В конце ужина принесли тарелочки с птифурами, покрытыми глазурью пастельных цветов: зеленой, желтой, розовой и светло-голубой, почти как платье Клэр.

Мэри наморщила носик.

— Жиры и углеводы, — заявила она и предпочла замороженный йогурт.

Эльв надела свитер, хотя в комнате было тепло. Официант крутился у стола, старался подойти поближе, дышал ей в волосы, смотрел, как на знакомую.

— Что вам нужно? — спросила Мэри Фокс.

— Не говори с ним, — предостерегла Эльв.

Клэр деловито собирала пирожные в салфетку.

Взрослые, воодушевленные спиртным, перешли к танцам. Даже рафинированная мадам Коэн, которая пугала сестер Стори откровенными вопросами, танцевала с дедушкой Мартином. Мальчики вылезли из-под стола и молотили по птифурам стаканами для воды. Раздавив очередной птифур, они орали «Ура!» на редкость мерзкими голосами.

Эльв не обращала на них ни малейшего внимания, даже когда они стащили пирожные с ее тарелки. В мире фей умирала старая королева, она прожила тысячу лет. Она призвала к себе Эльв. «Кто самая отважная из трех? Лишь та, что не страшится зла, достойна. Она одна последует за мной и станет нашей королевой».

Матери приглашенных девочек наслаждались мартини и обсуждали свои разводы. И правда, почему не проявить отвагу? Самое подходящее время, чтобы сбежать. Город ждет, и сестры Стори могут прогуляться по Манхэттену одни — редкая удача. Они взяли Мэри с собой. Все-таки она их двоюродная сестра, хотя слишком серьезная и строгая. Она расположила их к себе, предложив «по-тихому смыться». Такая наивная и простая! Они посмеялись и потащили ее на улицу.

Девочки проскользнули мимо швейцара и метнулись в парк. Смеялись все, даже Мэри, которая никогда раньше не переходила дорогу в неположенном месте.

— Нас арестуют! — завопила она, но перебежала через улицу, даже не посмотрев по сторонам.

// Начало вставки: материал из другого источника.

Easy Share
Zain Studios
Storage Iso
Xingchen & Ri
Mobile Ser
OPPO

Девочки любили Нью-Йорк, его белесый дневной свет, каменные стены вокруг парка, блистательную свободу. Они вскинули руки вверх и закружились. Они кричали «Аллилуйя!» во всю глотку, даже Мэри, которая разочаровалась в религии в пять лет.

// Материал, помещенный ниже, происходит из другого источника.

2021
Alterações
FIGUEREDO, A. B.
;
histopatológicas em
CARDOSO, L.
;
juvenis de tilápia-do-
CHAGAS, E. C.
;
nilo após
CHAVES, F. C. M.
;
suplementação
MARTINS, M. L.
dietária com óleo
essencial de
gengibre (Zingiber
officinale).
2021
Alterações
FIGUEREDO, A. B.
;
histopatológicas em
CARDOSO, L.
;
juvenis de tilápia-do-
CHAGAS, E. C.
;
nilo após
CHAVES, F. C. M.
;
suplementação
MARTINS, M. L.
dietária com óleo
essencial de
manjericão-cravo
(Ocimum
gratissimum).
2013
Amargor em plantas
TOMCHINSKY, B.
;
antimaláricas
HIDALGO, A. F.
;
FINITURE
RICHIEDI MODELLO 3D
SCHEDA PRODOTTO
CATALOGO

Успокоившись, девочки заметили, что Эльв нет рядом. Она брела к лошадям. У некоторых на шеях висели гирлянды из искусственных цветов. На глазах у них были шоры, на спинах — тяжелые шерстяные попоны. Лошади выглядели пыльными, как будто проводили ночи в гараже, а не в конюшне. Воняло конским потом и бензином. Остальные девочки с радостью сбежали бы по лестнице и направились в зоопарк или к фонтану, но Эльв медлила, разглядывая лошадей. Ее посещали необычные мысли. Она замечала то, что было недоступно другим. Когда она щурилась, то видела все зло мира, как и говорила королева. Как будто чернильная мгла висела между землей и небом.

Эльв видела сквозь ясное «сейчас» мрачную сердцевину «могло быть». Сумел бы кто-то из гостей разглядеть, насколько лошади усталые и исхлестанные? Большинство людей смотрят лишь на то, что прямо перед ними. Бокал шампанского. Танцпол. Кусок торта. Вот и все, что им доступно. Пределы повседневного мира.

В первый экипаж села пара молодоженов. Они гуляли под ручку. Кучер свистнул и прищелкнул языком. Натянул вожжи. Лошадь покорно тронулась с места. У нее дрожала нога.

— Это жестокое обращение с животными, — заявила Эльв.

Ее голос казался далеким. Ей хотелось отрезать кучеру руки и прибить к дереву. Именно так поступают в сказках. Злодеев наказывают, а добро и истину отпускают на свободу. Но иногда герой замаскирован или обезображен. На нем плащ, маска, или он поражен проказой. Надо заглянуть ему внутрь, в самое горячее сердце. Увидеть то, чего не видят другие.

Следующая лошадь выглядела хуже прочих, просто старая развалина. Она поднимала то одно, то другое копыто, как будто идти ей было больно. На ней была соломенная шляпа, и почему-то это казалось самым печальным.

— Не понимаю, почему ты так переживаешь из-за этих рассадников блох, — фыркнула Мэри Фокс. — Во всем мире люди умирают от голода. Многие бездомные мечтают питаться, как эти лошади.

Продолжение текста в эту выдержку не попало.